- [TASK DESCRIPTION] Your result should be every line of the records below that contains the word "characters".

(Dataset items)
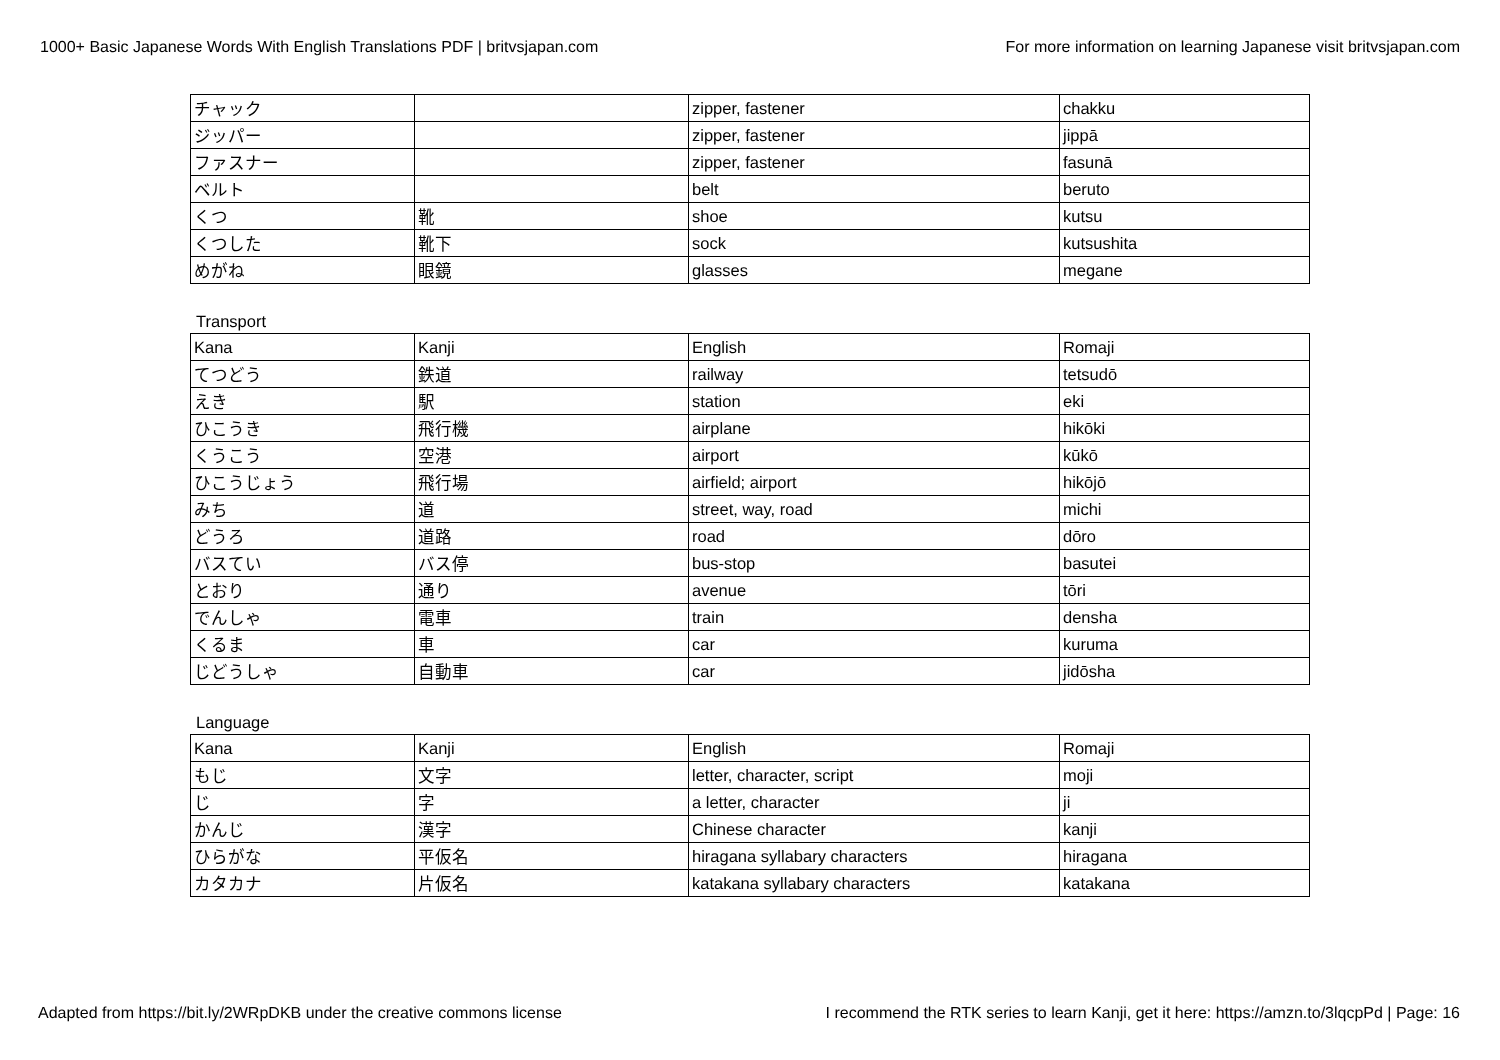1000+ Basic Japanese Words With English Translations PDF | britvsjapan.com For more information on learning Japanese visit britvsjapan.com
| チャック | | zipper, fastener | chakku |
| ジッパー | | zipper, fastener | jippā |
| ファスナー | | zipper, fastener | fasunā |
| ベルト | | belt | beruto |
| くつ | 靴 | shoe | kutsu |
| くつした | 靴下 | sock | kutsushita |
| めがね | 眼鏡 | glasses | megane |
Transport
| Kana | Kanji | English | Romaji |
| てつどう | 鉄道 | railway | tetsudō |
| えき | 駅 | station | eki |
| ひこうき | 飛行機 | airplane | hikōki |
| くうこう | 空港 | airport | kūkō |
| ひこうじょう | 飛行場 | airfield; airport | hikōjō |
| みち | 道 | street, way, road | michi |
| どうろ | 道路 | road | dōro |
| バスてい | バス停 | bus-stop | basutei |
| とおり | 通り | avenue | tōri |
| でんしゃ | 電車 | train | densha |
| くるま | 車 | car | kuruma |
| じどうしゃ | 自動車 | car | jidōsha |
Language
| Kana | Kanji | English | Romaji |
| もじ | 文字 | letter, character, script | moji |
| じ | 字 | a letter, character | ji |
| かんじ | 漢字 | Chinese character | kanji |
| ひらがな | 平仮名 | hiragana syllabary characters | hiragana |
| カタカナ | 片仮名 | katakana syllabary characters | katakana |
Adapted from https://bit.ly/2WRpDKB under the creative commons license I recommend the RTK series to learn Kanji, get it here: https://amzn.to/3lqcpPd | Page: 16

- [EXPECTED ANSWER]
| ひらがな | 平仮名 | hiragana syllabary characters | hiragana |
| カタカナ | 片仮名 | katakana syllabary characters | katakana |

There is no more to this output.